Whether you’re nearing retirement or are decades away, one of the scariest situations to be in is being part of a layoff. In March 2020, 8.8% of the workforce was laid off, but this figure was down to less than 4% in August 2021.
If you or someone that you know sees the writing on the wall at their job, we’re going to cover a 10-step survival guide if you are laid off.
Whether the layoff means early retirement for you or having to find a new job, this guide can help you navigate this murky period in your career.
Step 1: Keep Calm and Take It One Step at a Time
It sounds easier than it is, but you need to keep calm and not stress too much. How? It’s difficult. First, just know that you do have options out there. You need to sit down and think about what your options are.
Also, you want to leave your employer on good terms and not ruin future potential employment if/when the employer starts hiring again.
Step 2: Determine Your Living Expenses
What are your actual living expenses? Many people don’t know. Take the time to come up with a spending plan. Look through the following:
- Income coming in per month
- Contributions to your retirement planning
- Expenses going out
Let’s assume that you have $7,000 coming in every month. Work through your expenses, investments and others to calculate the actual expenses you have every month.
Knowing your living expenses will be essential for you during a layoff so that you can learn where your money is really going.
Step 3: Knowing What You Have
What assets do you have to work with now that there’s no money coming in? Assets will include:
- Bank accounts
- Savings accounts
- Brokerage accounts
- IRA / 401(k)
- Home equity line of credit
- Spousal income
These assets can be tapped into to help you survive a layoff. For a 401(k), if you’re 55 or older, you can tap into this asset to continue paying your living expenses.
Step 4: Add in Severance Pay
Some people receive severance pay, and others will not receive any form of payment. If you’re laid off and severance pay is offered, it may be worthwhile to take some this year and the remaining next year.

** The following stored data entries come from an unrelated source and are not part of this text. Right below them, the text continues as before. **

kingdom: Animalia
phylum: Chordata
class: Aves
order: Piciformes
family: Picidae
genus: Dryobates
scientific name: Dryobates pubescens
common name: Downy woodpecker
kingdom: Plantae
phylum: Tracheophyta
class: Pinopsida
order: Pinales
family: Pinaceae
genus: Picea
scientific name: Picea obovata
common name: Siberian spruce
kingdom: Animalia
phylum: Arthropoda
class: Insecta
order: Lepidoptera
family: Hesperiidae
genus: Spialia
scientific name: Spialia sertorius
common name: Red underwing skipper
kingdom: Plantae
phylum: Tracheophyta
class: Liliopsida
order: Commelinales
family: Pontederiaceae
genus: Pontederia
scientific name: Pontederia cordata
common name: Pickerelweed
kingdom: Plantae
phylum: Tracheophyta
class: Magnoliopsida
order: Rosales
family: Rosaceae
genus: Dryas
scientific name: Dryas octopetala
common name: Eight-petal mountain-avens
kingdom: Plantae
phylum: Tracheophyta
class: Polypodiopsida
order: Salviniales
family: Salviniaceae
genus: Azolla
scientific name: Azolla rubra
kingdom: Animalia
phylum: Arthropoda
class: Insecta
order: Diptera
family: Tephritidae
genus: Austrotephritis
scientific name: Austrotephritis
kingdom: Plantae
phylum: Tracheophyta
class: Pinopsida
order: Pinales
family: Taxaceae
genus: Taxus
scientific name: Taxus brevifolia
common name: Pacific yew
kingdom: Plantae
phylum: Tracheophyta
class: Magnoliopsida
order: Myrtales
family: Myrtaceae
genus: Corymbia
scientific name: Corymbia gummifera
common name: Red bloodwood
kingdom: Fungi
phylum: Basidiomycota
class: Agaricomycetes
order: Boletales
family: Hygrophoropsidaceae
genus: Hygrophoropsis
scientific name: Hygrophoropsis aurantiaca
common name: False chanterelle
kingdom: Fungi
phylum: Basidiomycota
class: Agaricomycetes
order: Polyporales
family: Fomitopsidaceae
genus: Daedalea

If you’re accepting severance packages late in the year, it may make sense to ask if you can take most of the package next year.
Taxes. If you receive a 12-month severance in November, you’re likely going into a new tax bracket and will have to pay more money to the IRS. Never say no to a severance package, but always ask if you can split it up in these scenarios.
If it’s the beginning of the year, you can just take the package upfront without much concern.
Step 5: Understand Unemployment Benefits
Unemployment is likely available to you, so it’s important to understand what level of income is available to you through these benefits. Often, you’ll receive 40% – 45% of your weekly pay from these benefits.
Learn the unemployment benefits, how to apply and how long you’ll receive them.
Step 6: Learn About Your Health Insurance Options
Health insurance is going to be a major concern. Most companies offer COBRA benefits that allow you to keep your plan for a certain amount of time. You may be able to tap into a healthcare savings account to help pay for the COBRA premiums.
When COBRA benefits run out, then you need to go out and shop for health insurance, which can be very expensive.
We have some clients paying $1,000 a month in health insurance for each person. So, it’s important to learn your options early on and take COBRA to lower these costs.
Step 7: Get a New Social Security Estimate
You’ve paid into Social Security, and you can start taking out Social Security as early as 62, although at a lower rate. First, you should go to SSA.gov, create an account and then ask for an estimate on the amount of money you’ll receive.
It’s important to think this decision through because it is really a final choice.
Taking your benefits early means less money overall for the remainder of your retirement. Sit down, review the numbers and even speak to someone specializing in Social Security to work through these numbers with you.
Step 8: Consider a Lump Sum Payment
If you’re privileged enough to have a pension, you may want to consider a lump sum payment. Pensions will require you to wait to a certain age before you can take monthly draws from the account.
However, some pensions will allow you to take a lump-sum payment that can be rolled into your IRA and used and invested as you see fit.
It’s important to really crunch the numbers here to see what money you’ll lose out on if you take an upfront payment. Working with a financial advisor can be very helpful to ensure that you’re not losing out on a significant amount of money by taking a lump sum.
Step 9: Determine If You Want to Go Back to Work
If you’re part of a layoff, you need to consider whether you want to go back to work. People who are close to retirement may find that they have enough money in their accounts to retire comfortably.
You need to do your calculations, determine whether you have enough money, and then decide whether you can retire now.
Work the numbers and see if retirement is an option for you. If you can, it’s up to you to determine whether you want to retire.
Step 10: Seek Professional Guidance
This point may seem self-serving to some of our readers, but it’s not meant to be that way. We always recommend seeking professional guidance during a layoff because financial professionals can help you better understand:
- Your income
- Your expenses
- What decisions you can confidently make
When a financial advisor outlines what you can and cannot do based on your expenses and income, it provides peace of mind when taking your next steps forward.
Working through these ten steps can help you make sense of a layoff and what you need to do next.